October 18, 2011 — At more than 40 percent, the mortality rate due to cardiovascular disease (CVD) in China is amongst the highest in the world. Its population faces a catalog of CVD risk factor statistics that expose high levels of obesity, diabetes, cholesterol and blood pressure; the male population also displays a smoking habit that is proving difficult to address. To help reverse these trends, the European Society of Cardiology (ESC) delivered an educational program at the 22nd Great Wall International Congress of Cardiology.
The ESC was invited for the second time by its affiliate, the Chinese Society of Cardiology (CSC), to co-host a special symposium during the congress, which ran Oct. 15-16 in Beijing.
International collaboration is a key objective of the ESC’s Global Scientific Activities (GSA) committee, which oversaw the ESC participation. A senior faculty from the society presented a series of practical case discussions jointly chaired with the CSC.
ESC’s educational program at the congress was a dedicated event providing an overview of its recent meetings and an insight into new and updated ESC Clinical Practice Guidelines. The program summarized the role of angiotensin converting enzyme (ACE) inhibitors as the cornerstone of CVD management and considered treatment strategies for a range of conditions. These include atrial fibrillation, valvular heart disease, and non-ST segment elevation myocardial infarction heart attack (STEMI).
The ESC was represented by its president, professor Michel Komajda, along with members of the ESC board, and a number of eminent cardiologists, including authors of its most recent Clinical Practice Guidelines.
“We are very proud to be part of this joint initiative that will further strengthen the links between China and the ESC,” says Komajda. “This will be our second visit to the Great Wall International Congress of Cardiology, and we hope that the interactive program we are delivering with our Chinese colleagues will lead to in-depth discussions around the important medical issues that we meet in daily practice.”

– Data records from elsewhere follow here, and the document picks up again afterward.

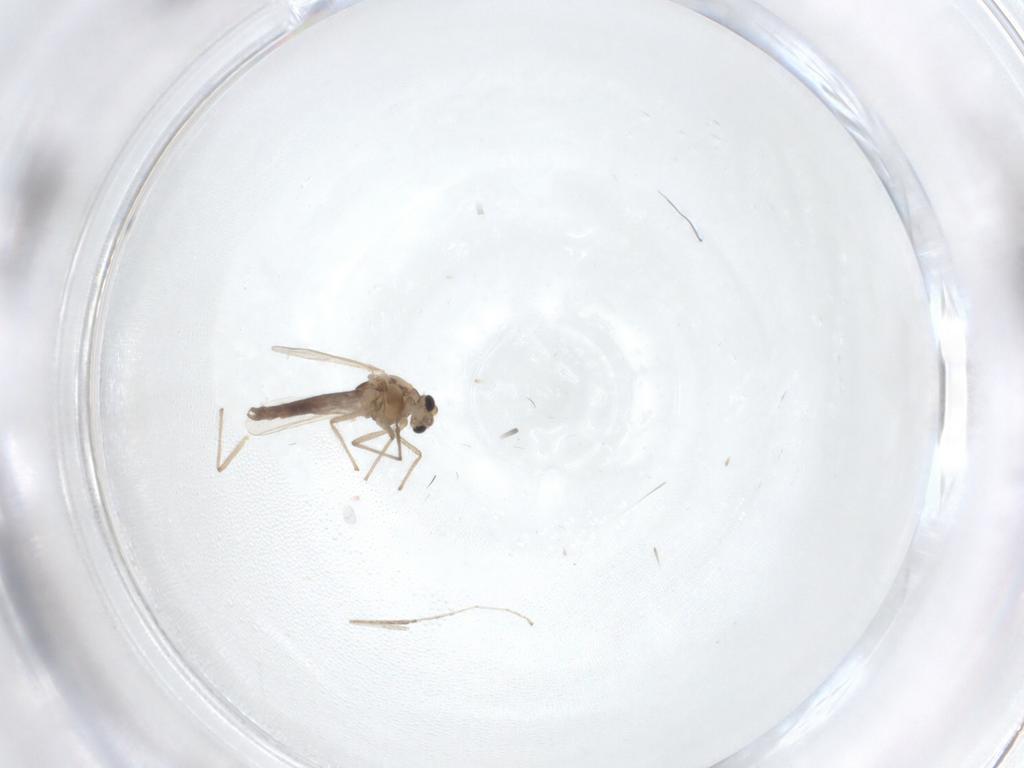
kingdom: Animalia
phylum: Arthropoda
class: Insecta
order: Diptera
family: Chironomidae
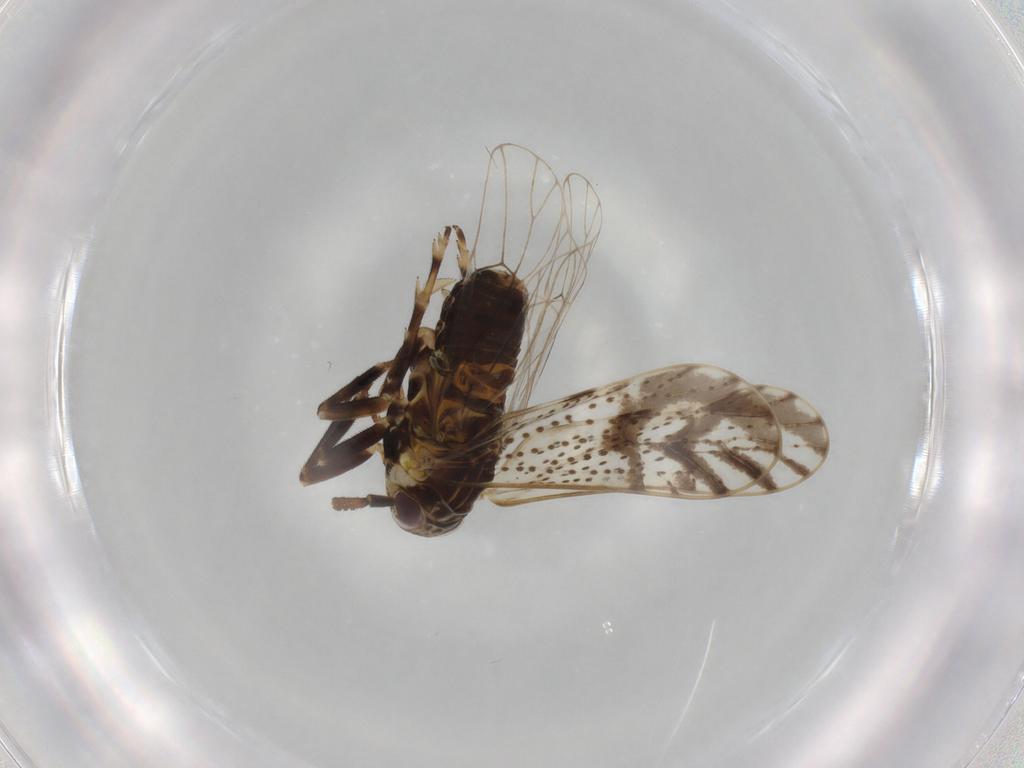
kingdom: Animalia
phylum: Arthropoda
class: Insecta
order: Hemiptera
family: Delphacidae
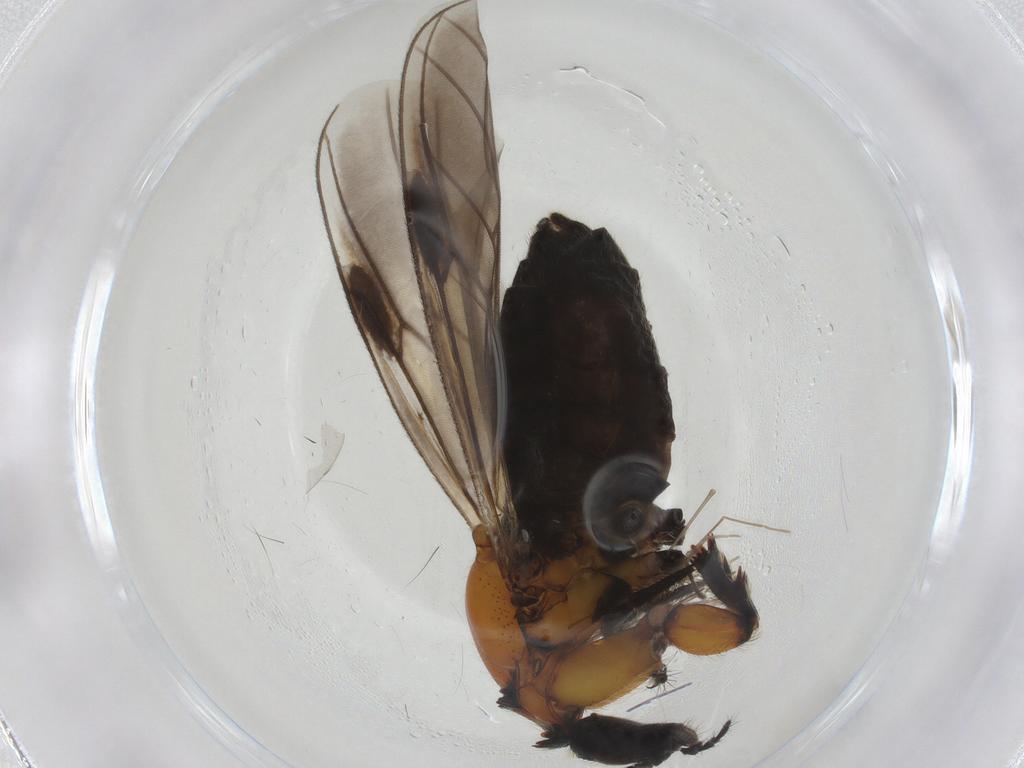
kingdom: Animalia
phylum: Arthropoda
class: Insecta
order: Diptera
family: Bibionidae
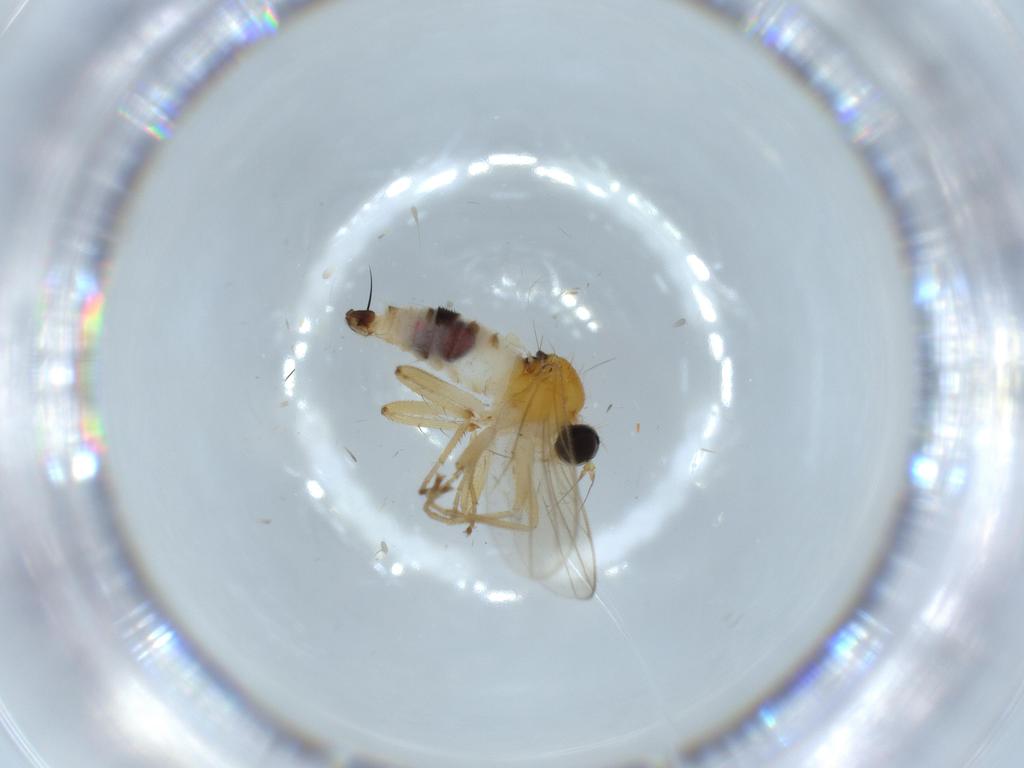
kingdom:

Relevant risk factor statistics of the adult population in China highlight the scale of the challenge:
- CVD mortality rates are more than double the typical European value
- Obesity levels have increased from 21 percent in 2002 to 36 percent in 2010
- More than 30 percent of the population have high blood pressure and cholesterol
- Around 50 percent of males are regular smokers
The Chinese Society of Cardiology enjoys excellent relations with the ESC. It hosted a joint scientific session at the 2011 ESC annual congress in Paris and also took a stand in the exhibition to promote its activities.
Hu Dayi, M.D., is a member of the organizing committee of the Great Wall International Congress of Cardiology, now the largest cardiology congress in the Asia Pacific region.
“This event has successfully united the various cardiology bodies in China,” he says. “These include the Chinese Society of Cardiology along with the Asia Pacific Heart Association (APHA), the Chinese College of Cardiovascular Physicians (CCCP), and the Chinese Heart Rhythm Society (CHRS). It is a platform for global collaboration, and we plan to extend our cooperation with the ESC in areas such as clinical research, guideline promotion, and training.”
The ESC’s GSA Committee was established to share ESC science and knowledge outside of Europe, build closer ties with international cardiology organizations and extend the ESC mission beyond its traditional borders.